Results Runners had previously completed a median of eight
(range 1-500) half marathons, six (1-100) full marathons and three (1-40)
ultramarathons; mean weekly and annual training volumes were 59 ± 23 and
1639 ± 979 km. Mean peak oxygen uptake was 50 ± 8 ml/min/kg, and the Munich
marathon was finished in 3:45 ± 0:32 h. Runners showed normal mean values for
intima-media-thickness (0.60 ± 0.14 mm), ankle-brachial index (1.2 ± 0.1),
augmentation index (17 ± 13%), pulse wave velocity (8.7 ± 1.4 cm/s) and reactive
hyperaemia index (1.96 ± 0.50). Age was significantly and independently
associated with intima-media-thickness ( r = 0.531; p < 0.001), augmentation
index ( r = 0.593; p < 0.001) and pulse wave velocity ( r = 0.357; p < 0.001).
However, no independent associations of peak oxygen uptake, marathon finishing
time, number of completed races or weekly and annual training km with any of the
vascular parameters were observed.

Conclusions In this cohort of healthy male
runners, running multiple marathon races did not pose an additional risk factor
for premature subclinical vascular impairment beyond age.

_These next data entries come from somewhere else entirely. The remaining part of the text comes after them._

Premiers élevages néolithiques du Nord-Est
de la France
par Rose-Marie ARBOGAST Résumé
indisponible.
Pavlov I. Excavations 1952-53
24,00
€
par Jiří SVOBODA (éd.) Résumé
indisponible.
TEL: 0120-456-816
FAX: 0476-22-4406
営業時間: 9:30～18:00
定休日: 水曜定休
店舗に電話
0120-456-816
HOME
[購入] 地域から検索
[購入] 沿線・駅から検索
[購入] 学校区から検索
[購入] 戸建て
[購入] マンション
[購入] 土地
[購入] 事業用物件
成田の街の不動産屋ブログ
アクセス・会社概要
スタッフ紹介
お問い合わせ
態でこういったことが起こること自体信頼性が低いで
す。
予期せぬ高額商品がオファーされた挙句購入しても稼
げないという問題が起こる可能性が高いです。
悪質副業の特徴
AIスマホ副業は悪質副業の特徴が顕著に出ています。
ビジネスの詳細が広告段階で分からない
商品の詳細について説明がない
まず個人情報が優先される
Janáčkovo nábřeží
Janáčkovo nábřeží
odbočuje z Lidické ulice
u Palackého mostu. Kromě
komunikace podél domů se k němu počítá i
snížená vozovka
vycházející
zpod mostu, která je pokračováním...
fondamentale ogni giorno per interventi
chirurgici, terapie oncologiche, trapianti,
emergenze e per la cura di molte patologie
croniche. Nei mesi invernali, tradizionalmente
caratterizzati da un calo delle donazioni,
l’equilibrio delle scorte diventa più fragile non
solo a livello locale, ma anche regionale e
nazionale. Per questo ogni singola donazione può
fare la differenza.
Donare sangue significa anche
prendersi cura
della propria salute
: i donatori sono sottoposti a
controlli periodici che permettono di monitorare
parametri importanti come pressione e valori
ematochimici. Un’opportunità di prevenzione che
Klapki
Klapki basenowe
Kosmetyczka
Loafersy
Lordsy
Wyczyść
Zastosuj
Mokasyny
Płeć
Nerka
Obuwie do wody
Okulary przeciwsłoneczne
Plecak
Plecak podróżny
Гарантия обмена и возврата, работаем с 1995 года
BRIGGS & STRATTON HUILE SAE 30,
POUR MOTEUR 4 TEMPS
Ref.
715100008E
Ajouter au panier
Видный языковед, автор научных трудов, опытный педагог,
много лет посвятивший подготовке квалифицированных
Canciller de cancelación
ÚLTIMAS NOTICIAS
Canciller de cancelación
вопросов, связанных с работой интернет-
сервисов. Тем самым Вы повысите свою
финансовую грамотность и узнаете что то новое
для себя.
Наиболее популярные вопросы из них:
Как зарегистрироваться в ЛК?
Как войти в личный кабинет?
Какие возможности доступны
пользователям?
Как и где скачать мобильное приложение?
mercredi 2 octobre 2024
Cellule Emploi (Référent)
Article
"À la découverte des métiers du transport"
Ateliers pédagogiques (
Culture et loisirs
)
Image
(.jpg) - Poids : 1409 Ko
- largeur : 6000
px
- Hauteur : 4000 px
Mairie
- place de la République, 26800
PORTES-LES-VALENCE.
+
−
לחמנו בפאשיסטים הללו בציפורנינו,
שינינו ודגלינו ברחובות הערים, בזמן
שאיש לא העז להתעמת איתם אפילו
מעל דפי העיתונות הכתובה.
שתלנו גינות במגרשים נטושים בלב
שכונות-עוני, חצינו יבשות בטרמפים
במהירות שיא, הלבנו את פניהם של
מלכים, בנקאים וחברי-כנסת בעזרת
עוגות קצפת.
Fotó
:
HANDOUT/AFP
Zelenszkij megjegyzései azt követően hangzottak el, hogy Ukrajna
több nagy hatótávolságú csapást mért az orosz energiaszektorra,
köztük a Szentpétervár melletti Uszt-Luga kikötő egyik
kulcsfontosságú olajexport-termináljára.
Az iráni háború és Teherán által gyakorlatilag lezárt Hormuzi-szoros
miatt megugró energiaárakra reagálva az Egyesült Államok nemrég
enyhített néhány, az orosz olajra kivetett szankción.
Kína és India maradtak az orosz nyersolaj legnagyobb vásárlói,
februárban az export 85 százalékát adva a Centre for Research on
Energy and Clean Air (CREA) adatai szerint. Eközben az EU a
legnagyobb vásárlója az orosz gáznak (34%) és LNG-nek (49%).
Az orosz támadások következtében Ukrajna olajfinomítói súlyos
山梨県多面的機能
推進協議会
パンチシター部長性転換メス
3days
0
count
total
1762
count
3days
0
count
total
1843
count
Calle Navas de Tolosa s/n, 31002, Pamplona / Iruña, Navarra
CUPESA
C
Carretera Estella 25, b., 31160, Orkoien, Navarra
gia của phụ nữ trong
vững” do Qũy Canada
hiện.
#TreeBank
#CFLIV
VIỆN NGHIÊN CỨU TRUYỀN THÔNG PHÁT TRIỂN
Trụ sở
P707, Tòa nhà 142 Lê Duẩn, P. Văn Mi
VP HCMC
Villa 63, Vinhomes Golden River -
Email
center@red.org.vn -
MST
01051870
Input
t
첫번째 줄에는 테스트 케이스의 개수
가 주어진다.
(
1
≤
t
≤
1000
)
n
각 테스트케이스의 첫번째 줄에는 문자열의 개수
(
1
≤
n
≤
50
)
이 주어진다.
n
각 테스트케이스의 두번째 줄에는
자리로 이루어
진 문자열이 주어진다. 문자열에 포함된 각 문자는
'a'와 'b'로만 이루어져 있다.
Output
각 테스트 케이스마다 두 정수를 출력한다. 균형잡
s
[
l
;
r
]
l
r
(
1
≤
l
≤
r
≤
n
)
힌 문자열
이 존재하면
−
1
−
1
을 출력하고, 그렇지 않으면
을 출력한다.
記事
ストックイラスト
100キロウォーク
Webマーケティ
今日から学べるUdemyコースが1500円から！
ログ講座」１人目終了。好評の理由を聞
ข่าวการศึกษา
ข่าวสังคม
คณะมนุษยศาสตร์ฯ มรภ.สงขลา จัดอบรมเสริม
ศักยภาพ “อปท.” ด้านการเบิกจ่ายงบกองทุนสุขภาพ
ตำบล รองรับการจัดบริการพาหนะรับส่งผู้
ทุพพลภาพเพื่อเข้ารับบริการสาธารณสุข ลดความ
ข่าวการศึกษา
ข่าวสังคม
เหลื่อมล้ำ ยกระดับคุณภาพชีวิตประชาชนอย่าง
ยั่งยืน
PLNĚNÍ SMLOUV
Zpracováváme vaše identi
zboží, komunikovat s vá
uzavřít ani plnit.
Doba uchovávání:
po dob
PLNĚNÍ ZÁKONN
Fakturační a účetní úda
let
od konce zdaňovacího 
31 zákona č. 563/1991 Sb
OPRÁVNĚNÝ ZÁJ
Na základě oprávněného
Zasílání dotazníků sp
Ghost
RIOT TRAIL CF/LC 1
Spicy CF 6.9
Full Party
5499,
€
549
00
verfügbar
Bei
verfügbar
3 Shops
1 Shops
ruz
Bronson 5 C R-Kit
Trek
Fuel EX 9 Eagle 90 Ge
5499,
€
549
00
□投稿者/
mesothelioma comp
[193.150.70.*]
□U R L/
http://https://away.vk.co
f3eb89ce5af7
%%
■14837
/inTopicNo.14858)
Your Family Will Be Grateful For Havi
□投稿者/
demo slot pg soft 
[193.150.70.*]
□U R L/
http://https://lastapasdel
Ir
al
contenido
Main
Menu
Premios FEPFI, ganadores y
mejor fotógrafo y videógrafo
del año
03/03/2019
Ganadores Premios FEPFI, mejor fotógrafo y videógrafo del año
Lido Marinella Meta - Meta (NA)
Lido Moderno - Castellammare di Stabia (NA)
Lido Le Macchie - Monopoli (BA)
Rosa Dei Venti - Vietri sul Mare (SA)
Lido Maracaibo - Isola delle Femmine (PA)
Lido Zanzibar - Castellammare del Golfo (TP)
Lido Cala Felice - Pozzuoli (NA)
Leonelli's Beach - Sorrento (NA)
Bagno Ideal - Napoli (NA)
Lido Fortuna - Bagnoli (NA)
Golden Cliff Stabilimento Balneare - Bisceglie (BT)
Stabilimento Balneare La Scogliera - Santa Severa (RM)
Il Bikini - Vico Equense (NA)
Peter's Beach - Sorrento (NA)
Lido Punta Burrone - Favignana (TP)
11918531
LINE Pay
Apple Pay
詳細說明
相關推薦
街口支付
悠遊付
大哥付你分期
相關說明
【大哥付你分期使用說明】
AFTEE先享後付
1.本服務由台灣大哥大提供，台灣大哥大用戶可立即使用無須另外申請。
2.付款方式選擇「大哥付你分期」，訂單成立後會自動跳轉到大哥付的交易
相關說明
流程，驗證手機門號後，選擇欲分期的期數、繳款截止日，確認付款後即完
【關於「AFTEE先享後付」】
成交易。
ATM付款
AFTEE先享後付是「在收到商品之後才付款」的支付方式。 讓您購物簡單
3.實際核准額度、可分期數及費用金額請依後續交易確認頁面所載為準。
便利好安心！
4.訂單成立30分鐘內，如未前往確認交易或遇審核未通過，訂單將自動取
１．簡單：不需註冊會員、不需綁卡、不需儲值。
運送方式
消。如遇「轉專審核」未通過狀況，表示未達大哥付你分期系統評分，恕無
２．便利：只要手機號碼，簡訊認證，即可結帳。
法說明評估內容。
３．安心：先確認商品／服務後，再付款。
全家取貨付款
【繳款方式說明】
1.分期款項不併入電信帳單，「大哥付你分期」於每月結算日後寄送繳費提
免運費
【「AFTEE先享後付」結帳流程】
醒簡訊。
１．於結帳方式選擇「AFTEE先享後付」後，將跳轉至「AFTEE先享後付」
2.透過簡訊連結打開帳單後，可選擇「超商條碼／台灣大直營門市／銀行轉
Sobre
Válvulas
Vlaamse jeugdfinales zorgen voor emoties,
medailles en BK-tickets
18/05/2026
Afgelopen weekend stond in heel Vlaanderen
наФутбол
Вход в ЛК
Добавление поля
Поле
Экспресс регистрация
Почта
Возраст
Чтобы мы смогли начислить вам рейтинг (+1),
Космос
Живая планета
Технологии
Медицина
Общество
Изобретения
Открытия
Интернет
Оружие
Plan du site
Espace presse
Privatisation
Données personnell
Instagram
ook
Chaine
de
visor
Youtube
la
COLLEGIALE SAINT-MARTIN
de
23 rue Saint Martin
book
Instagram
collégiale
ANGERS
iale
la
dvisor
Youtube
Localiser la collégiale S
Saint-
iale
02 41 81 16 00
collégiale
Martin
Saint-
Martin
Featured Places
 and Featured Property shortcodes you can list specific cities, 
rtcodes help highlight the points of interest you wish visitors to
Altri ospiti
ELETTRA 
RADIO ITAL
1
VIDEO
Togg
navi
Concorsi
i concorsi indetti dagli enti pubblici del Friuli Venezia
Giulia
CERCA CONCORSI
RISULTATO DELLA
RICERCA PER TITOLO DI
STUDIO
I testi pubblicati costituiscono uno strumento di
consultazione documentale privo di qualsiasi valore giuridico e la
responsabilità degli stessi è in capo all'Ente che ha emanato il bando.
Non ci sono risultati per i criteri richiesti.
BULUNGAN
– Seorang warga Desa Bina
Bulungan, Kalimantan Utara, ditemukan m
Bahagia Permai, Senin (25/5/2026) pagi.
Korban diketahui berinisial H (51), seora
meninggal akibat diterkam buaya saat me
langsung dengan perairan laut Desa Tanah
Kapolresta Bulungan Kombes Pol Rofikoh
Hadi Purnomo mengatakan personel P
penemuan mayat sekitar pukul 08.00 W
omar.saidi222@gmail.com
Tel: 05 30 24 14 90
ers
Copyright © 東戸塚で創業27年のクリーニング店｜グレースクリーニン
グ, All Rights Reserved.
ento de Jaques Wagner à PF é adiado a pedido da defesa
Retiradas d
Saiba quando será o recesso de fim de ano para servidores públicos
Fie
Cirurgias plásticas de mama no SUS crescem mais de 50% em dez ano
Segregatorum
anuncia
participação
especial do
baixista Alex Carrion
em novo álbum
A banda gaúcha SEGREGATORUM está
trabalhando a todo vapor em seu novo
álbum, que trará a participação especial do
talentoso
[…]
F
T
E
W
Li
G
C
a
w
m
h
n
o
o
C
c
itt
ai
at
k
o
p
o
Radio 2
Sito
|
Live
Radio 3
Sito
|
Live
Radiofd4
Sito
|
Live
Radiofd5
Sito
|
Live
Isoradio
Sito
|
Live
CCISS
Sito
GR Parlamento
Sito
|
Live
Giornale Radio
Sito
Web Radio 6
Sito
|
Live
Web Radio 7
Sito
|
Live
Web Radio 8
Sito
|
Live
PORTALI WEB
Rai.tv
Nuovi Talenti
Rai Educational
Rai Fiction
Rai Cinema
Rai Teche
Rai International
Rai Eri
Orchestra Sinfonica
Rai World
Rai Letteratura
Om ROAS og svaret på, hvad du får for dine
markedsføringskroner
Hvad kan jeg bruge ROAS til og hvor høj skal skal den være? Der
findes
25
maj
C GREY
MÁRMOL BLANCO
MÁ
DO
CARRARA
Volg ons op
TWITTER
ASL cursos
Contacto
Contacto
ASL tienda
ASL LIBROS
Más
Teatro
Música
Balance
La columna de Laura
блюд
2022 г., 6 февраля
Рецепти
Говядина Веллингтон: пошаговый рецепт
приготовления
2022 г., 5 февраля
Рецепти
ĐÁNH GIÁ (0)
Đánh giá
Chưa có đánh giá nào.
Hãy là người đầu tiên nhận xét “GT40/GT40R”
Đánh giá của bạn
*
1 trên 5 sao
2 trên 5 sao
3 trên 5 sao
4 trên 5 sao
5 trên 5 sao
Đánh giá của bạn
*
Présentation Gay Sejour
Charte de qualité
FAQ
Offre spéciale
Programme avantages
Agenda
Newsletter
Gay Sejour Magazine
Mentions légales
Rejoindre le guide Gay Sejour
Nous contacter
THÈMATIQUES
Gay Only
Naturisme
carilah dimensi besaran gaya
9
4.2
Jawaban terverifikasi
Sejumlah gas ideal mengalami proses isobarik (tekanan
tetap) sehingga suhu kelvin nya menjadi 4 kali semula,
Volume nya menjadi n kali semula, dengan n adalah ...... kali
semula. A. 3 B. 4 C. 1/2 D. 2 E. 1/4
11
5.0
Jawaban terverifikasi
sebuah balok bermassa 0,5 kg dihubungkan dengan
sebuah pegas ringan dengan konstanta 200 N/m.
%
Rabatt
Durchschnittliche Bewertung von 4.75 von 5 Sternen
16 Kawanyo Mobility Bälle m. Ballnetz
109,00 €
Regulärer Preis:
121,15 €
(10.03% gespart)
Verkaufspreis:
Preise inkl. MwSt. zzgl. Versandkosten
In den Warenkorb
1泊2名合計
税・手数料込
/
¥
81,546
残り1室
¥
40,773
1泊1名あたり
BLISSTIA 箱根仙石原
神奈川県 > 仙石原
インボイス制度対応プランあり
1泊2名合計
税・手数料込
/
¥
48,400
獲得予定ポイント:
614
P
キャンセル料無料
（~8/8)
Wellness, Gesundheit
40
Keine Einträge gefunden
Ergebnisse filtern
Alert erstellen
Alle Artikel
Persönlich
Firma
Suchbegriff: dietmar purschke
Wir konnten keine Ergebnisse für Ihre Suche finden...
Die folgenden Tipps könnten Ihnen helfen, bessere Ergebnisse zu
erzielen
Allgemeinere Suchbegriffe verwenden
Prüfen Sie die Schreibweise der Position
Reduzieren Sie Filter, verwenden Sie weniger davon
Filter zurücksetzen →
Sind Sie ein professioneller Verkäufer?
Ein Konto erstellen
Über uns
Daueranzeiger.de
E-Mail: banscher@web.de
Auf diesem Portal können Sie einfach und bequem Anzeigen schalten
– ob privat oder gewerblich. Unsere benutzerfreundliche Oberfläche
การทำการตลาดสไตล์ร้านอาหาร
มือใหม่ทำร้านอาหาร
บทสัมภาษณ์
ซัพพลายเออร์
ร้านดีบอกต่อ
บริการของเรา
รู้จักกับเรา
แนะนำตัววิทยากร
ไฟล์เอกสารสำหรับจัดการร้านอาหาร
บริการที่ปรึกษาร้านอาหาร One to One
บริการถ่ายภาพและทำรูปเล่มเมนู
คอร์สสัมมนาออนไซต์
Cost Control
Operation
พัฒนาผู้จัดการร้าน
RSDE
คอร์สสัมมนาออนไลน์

Oxygen Uptake Efficiency Slope Predicts Poor Outcome in Patients With Idiopathic Pulmonary Arterial Hypertension

Tang Y, Luo Q, Liu Z, Ma X, Zhao Z, Huang Z, Gao L, Jin
Q, Xiong C, Ni X.

J Am Heart Assoc. 2017 Jun 30;6(7).

BACKGROUND: Few published studies have evaluated the power of the oxygen uptake
efficiency slope (OUES) to predict outcomes in patients with idiopathic pulmonary
arterial hypertension (IPAH), who typically die of right-sided heart failure. Our
study sought to evaluate the power of OUES to predict clinical worsening and
mortality in patients with IPAH.
METHODS AND RESULTS: Patients with newly diagnosed IPAH who underwent
symptom-limited cardiopulmonary exercise testing from November 11, 2010, to June
25, 2015, in our hospital were prospectively enrolled and followed for up to
66 months. Clinical worsening and mortality were recorded. A total of 210
patients with IPAH (159 women; mean age, 32±10 years) were studied with a median
follow-up of 41 months. Thirty-one patients died, 1 patient underwent lung
transplantation, and 85 patients presented with clinical worsening. The
univariate analysis revealed that OUES, OUESI (OUESI=OUES/body surface area),
peak oxygen uptake (V˙O2), peak V˙O2/kg, ventilation (V˙E)/carbon dioxide output
(V˙CO2) slope, peak systolic blood pressure, heart rate recovery, pulmonary
vascular resistance, cardiac index, N-terminal prohormone brain natriuretic
peptide, and World Health Organization functional class were all predictive of
clinical worsening and mortality (all P<0.05). Multivariate analysis demonstrated
that OUESI and cardiac index were independently predictive of clinical worsening,
and OUESI and N-terminal prohormone brain natriuretic peptide were independently
predictive of mortality. Patients with OUESI ≤0.52 m-2 had a worse 5-year
survival rate than patients with OUESI >0.52 m-2 (41.9% versus 89.8%, P<0.0001).
CONCLUSIONS: The OUES, a submaximal parameter obtained from cardiopulmonary
exercise testing, provides prognostic information for predicting clinical
worsening and mortality in patients with IPAH.